Source extract >>
The subject initiates configuration changes to enable Remote Desktop Protocol (RDP) or Remote Assistance on a Windows system, typically through the System Properties dialog, registry modifications, or local group policy. This behavior may indicate preparatory actions to grant unauthorized remote access to the endpoint, whether to an external actor, co-conspirator, or secondary account.

 

Characteristics

Subject opens the Remote tab within the System Properties dialog (SystemPropertiesRemote.exe) and enables:

  • Remote Assistance
    Remote Desktop

 

May configure additional RDP-related settings such as:

  • Allowing connections from any version of RDP clients (less secure)
    Adding specific users to the Remote Desktop Users group
    Modifying Group Policy to allow RDP access

 

Often accompanied by:

  • Firewall rule changes to allow inbound RDP (TCP 3389)
    Creation of local accounts or service accounts with RDP permissions
    Disabling sleep, lock, or idle timeout settings to keep the system continuously accessible

 

In some cases, used to stage access prior to file exfiltration, remote control handoff, or backdoor persistence.

 

Example Scenario

A subject accesses the Remote tab via SystemPropertiesRemote.exe and enables Remote Desktop, selecting the “Allow connections from computers running any version of Remote Desktop” option. They add a personal email-based Microsoft account to the Remote Desktop Users group. No help desk ticket or change request is submitted. Over the following days, successful RDP logins are observed from an IP address outside of corporate VPN boundaries, correlating with a data transfer spike.

PR026.002Remote Desktop Web Access

The subject initiates or configures access to a system using Remote Desktop or Remote Assistance via a web browser interface, often through third-party tools or services (e.g., LogMeIn, AnyDesk, Chrome Remote Desktop, Microsoft RD Web Access). This behavior may indicate preparatory actions to facilitate unauthorized remote access, either for a co-conspirator, a secondary device, or future remote exfiltration. Unlike traditional RDP clients, browser-based remote access methods may bypass endpoint controls and often operate over HTTPS, making detection more difficult with traditional monitoring.

 

This method may be used when traditional RDP clients are blocked or monitored, or when the subject intends to evade installed software policies and gain access through externally hosted portals. While some web-based tools require agents to be installed on the target machine, others permit remote viewing or interaction without full installation, particularly when configured in advance.

PR003.012Installation of Dark Web-Capable Browsers

The subject installs a browser capable of accessing anonymity networks, such as the Tor Browser (used for .onion sites), I2P Router Console, or Freenet, as part of preparation for covert research, anonymous communication, or unmonitored data exchange. This behavior may support future infringement by enabling non-attributable activity outside sanctioned IT controls.

Extracted entries >>

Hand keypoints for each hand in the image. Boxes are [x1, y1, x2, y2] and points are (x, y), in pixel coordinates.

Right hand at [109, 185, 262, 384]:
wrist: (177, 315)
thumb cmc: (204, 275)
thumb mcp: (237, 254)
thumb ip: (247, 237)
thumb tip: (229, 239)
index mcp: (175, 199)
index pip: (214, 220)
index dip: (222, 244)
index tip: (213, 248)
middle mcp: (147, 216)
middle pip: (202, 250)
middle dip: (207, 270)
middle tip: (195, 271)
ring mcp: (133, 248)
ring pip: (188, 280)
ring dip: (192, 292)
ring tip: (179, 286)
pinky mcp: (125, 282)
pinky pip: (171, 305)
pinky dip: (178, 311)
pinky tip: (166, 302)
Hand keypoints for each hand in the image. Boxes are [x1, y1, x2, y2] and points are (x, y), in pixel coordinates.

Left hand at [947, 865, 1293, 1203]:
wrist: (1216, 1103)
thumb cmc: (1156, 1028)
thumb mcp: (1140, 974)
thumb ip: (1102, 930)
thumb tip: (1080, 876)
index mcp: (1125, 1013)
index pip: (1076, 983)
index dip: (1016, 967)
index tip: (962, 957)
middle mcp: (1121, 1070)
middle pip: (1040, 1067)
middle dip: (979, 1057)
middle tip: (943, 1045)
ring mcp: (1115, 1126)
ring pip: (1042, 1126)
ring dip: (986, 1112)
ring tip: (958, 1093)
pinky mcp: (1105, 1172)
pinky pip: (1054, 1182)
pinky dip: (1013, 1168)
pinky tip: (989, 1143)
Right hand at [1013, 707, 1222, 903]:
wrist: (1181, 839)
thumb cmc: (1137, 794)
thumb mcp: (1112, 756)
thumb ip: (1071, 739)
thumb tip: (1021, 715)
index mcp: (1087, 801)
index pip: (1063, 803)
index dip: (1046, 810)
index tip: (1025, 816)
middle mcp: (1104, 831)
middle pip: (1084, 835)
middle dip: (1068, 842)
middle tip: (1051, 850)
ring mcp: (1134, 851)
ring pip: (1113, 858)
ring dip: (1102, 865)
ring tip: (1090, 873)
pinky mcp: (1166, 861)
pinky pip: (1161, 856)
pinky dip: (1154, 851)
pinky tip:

Problem description >> Transcribe the section of the remote access text that begins with the words containing "Creation of local" and ends with "or backdoor persistence.". The items are separate material, unrelated to the remote access text.

Solution to this task >>
Creation of local accounts or service accounts with RDP permissions
    Disabling sleep, lock, or idle timeout settings to keep the system continuously accessible

 

In some cases, used to stage access prior to file exfiltration, remote control handoff, or backdoor persistence.